---- Data excerpts

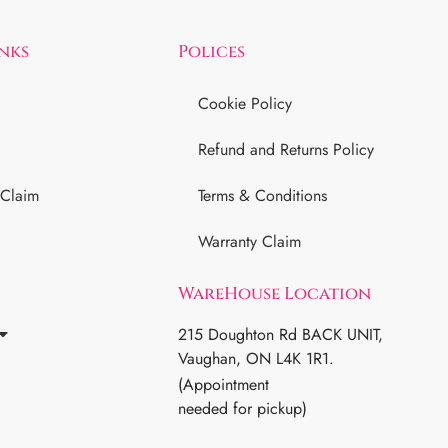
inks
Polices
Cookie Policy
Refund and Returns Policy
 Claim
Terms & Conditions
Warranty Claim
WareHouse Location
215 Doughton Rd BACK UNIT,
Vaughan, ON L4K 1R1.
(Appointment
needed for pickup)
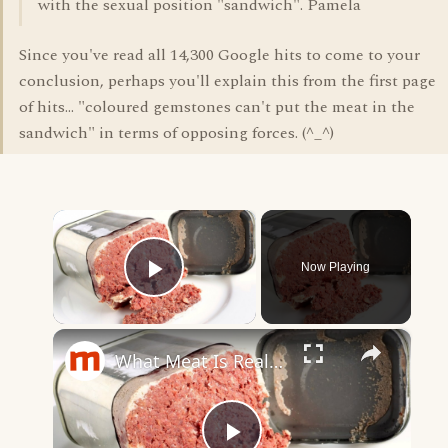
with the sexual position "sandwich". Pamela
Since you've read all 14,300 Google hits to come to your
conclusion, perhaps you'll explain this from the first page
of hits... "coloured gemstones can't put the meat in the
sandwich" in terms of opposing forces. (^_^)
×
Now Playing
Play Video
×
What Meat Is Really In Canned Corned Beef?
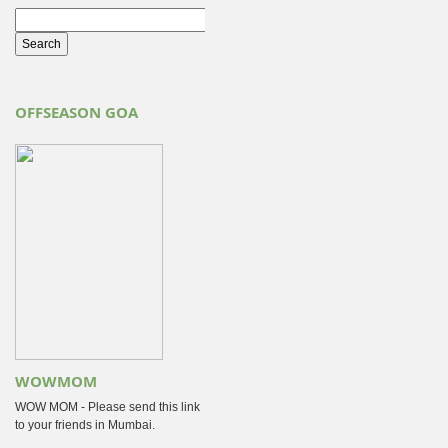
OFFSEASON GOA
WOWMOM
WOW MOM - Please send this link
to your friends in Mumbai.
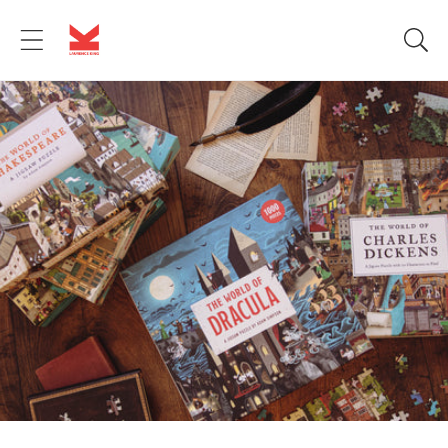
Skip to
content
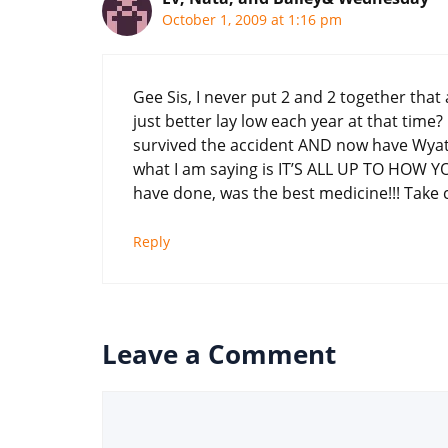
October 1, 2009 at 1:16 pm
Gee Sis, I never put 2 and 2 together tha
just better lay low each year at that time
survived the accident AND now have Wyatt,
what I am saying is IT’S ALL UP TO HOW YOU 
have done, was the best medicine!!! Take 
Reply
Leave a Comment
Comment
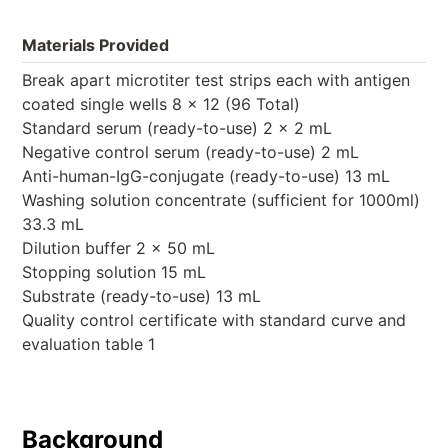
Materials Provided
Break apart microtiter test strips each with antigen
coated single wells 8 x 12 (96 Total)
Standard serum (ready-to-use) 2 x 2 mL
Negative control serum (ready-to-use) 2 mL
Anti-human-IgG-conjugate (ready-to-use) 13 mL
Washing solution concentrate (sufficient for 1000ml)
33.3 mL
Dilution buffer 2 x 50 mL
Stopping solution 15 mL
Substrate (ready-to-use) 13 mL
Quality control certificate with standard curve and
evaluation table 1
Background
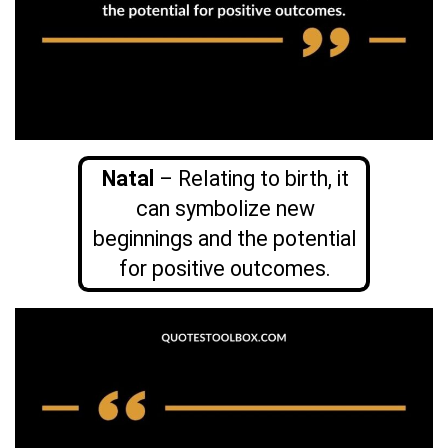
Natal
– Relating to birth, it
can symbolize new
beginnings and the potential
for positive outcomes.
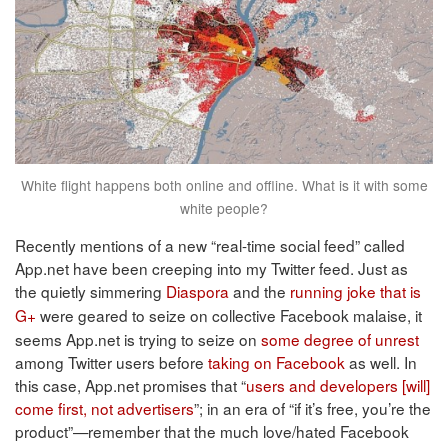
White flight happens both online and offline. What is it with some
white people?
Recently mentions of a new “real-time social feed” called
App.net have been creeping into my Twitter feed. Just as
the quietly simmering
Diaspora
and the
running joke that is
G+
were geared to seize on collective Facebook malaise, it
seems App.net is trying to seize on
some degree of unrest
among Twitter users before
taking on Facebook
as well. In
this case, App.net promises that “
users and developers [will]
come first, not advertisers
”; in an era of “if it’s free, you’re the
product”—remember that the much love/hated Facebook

--------

Aim of the exercise ▸ Give back every record above word for word; the pictures have no place in it.

Response ▸
inks
Polices
Cookie Policy
Refund and Returns Policy
 Claim
Terms & Conditions
Warranty Claim
WareHouse Location
215 Doughton Rd BACK UNIT,
Vaughan, ON L4K 1R1.
(Appointment
needed for pickup)
with the sexual position "sandwich". Pamela
Since you've read all 14,300 Google hits to come to your
conclusion, perhaps you'll explain this from the first page
of hits... "coloured gemstones can't put the meat in the
sandwich" in terms of opposing forces. (^_^)
×
Now Playing
Play Video
×
What Meat Is Really In Canned Corned Beef?
OFFSEASON GOA
WOWMOM
WOW MOM - Please send this link
to your friends in Mumbai.
Skip to
content
October 1, 2009 at 1:16 pm
Gee Sis, I never put 2 and 2 together tha
just better lay low each year at that time
survived the accident AND now have Wyatt,
what I am saying is IT’S ALL UP TO HOW YOU 
have done, was the best medicine!!! Take 
Reply
Leave a Comment
Comment
Materials Provided
Break apart microtiter test strips each with antigen
coated single wells 8 x 12 (96 Total)
Standard serum (ready-to-use) 2 x 2 mL
Negative control serum (ready-to-use) 2 mL
Anti-human-IgG-conjugate (ready-to-use) 13 mL
Washing solution concentrate (sufficient for 1000ml)
33.3 mL
Dilution buffer 2 x 50 mL
Stopping solution 15 mL
Substrate (ready-to-use) 13 mL
Quality control certificate with standard curve and
evaluation table 1
Background
Natal
– Relating to birth, it
can symbolize new
beginnings and the potential
for positive outcomes.
White flight happens both online and offline. What is it with some
white people?
Recently mentions of a new “real-time social feed” called
App.net have been creeping into my Twitter feed. Just as
the quietly simmering
Diaspora
and the
running joke that is
G+
were geared to seize on collective Facebook malaise, it
seems App.net is trying to seize on
some degree of unrest
among Twitter users before
taking on Facebook
as well. In
this case, App.net promises that “
users and developers [will]
come first, not advertisers
”; in an era of “if it’s free, you’re the
product”—remember that the much love/hated Facebook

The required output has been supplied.